61977J0152

ARREST VAN HET HOF (TWEEDE KAMER) VAN 2 OKTOBER 1979. - MEJ. B. TEGEN COMMISSIE VAN DE EUROPESE GEMEENSCHAPPEN. - ZAAK NO. 152/77.

Jurisprudentie 1979 bladzijde 02819
Griekse bijz. uitgave bladzijde 00393


Samenvatting
Partijen
Onderwerp
Overwegingen van het arrest
Beslissing inzake de kosten
Dictum

Trefwoorden


1 . AMBTENAREN - SOCIALE ZEKERHEID - VERZEKERING TEGEN ONGEVALLEN EN BEROEPSZIEKTEN - INVALIDITEIT - BEGRIP - GEESTELIJK LETSEL IN DE AFFECTIEVE SFEER DAARONDER BEGREPEN - INVALIDITEITSPERCENTAGE - WIJZE VAN VASTSTELLING

( STATUUT VAN DE AMBTENAREN , ARTIKEL 73 )

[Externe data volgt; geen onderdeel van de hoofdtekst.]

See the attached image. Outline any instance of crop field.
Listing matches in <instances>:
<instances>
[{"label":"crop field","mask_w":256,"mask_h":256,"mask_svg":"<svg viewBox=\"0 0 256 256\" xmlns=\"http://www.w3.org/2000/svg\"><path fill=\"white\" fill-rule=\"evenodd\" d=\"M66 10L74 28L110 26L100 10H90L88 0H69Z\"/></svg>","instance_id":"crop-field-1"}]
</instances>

2 . AMBTENAREN - SOCIALE ZEKERHEID - VERZEKERING TEGEN ONGEVALLEN EN BEROEPSZIEKTEN - INVALIDITEIT - INVALIDITEITSPERCENTAGE - ARBEIDSONGESCHIKTHEID ZONDER BELANG

( STATUUT VAN DE AMBTENAREN , ARTIKEL 73 )

3 . AMBTENAREN - SOCIALE ZEKERHEID - VERZEKERING TEGEN ONGEVALLEN EN BEROEPSZIEKTEN - INVALIDITEIT - UITKERINGEN - BETALING - VERTRAGING - RENTE - SCHADE - FOUT VAN DE ADMINISTRATIE - BEWIJSLAST VOOR BELANGHEBBENDE

( STATUUT VAN DE AMBTENAREN , ARTIKEL 73 )

4 . AMBTENAREN - SOCIALE ZEKERHEID - VERZEKERING TEGEN ONGEVALLEN EN BEROEPSZIEKTEN - UITKERINGEN - VERVALDATUM - DATUM VAN DEFINITIEVE VASTSTELLING VAN HET INVALIDITEITSPERCENTAGE

( STATUUT VAN DE AMBTENAREN , ARTIKEL 73 )

Samenvatting


1 . ALS INVALIDE IN DE ZIN VAN ARTIKEL 73 VAN HET STATUUT VAN DE AMBTENAREN MOET DIEGENE WORDEN AANGEMERKT DIE , TEN GEVOLGE VAN EEN ONGEVAL OF BEROEPSZIEKTE , GEHEEL OF GEDEELTELIJK NIET MEER IN STAAT IS EEN NORMAAL ACTIEF LEVEN TE LEIDEN . INDIEN DOOR EEN MEDISCH-DESKUNDIG ONDERZOEK KOMT VAST TE STAAN DAT EEN GEESTELIJK LETSEL WAARDOOR UITSLUITEND HET GEMOEDSLEVEN WORDT BEINVLOED , VORENBEDOELD GEVOLG HEEFT , VERHINDERT NIETS DIT LETSEL TE BESCHOUWEN ALS VALLENDE ONDER HET BEGRIP INVALIDITEIT IN DE ZIN VAN ARTIKEL 73 VAN HET STATUUT . DAARBIJ DOET NIET TERZAKE DAT DERGELIJKE LETSELS NIET WORDEN GENOEMD IN DE TABEL VAN PERCENTAGES VAN BLIJVENDE GEDEELTELIJKE INVALIDITEIT IN BIJLAGE BIJ DE VERZEKERINGSPOLIS . ZOALS IN EEN ANDER NIET IN DEZE TABEL GENOEMD GEVAL , MOET HET INVALIDITEITSPERCENTAGE WORDEN VASTGESTELD NAAR ANALOGIE VAN DE WEL UITDRUKKELIJK BEPAALDE PERCENTAGES .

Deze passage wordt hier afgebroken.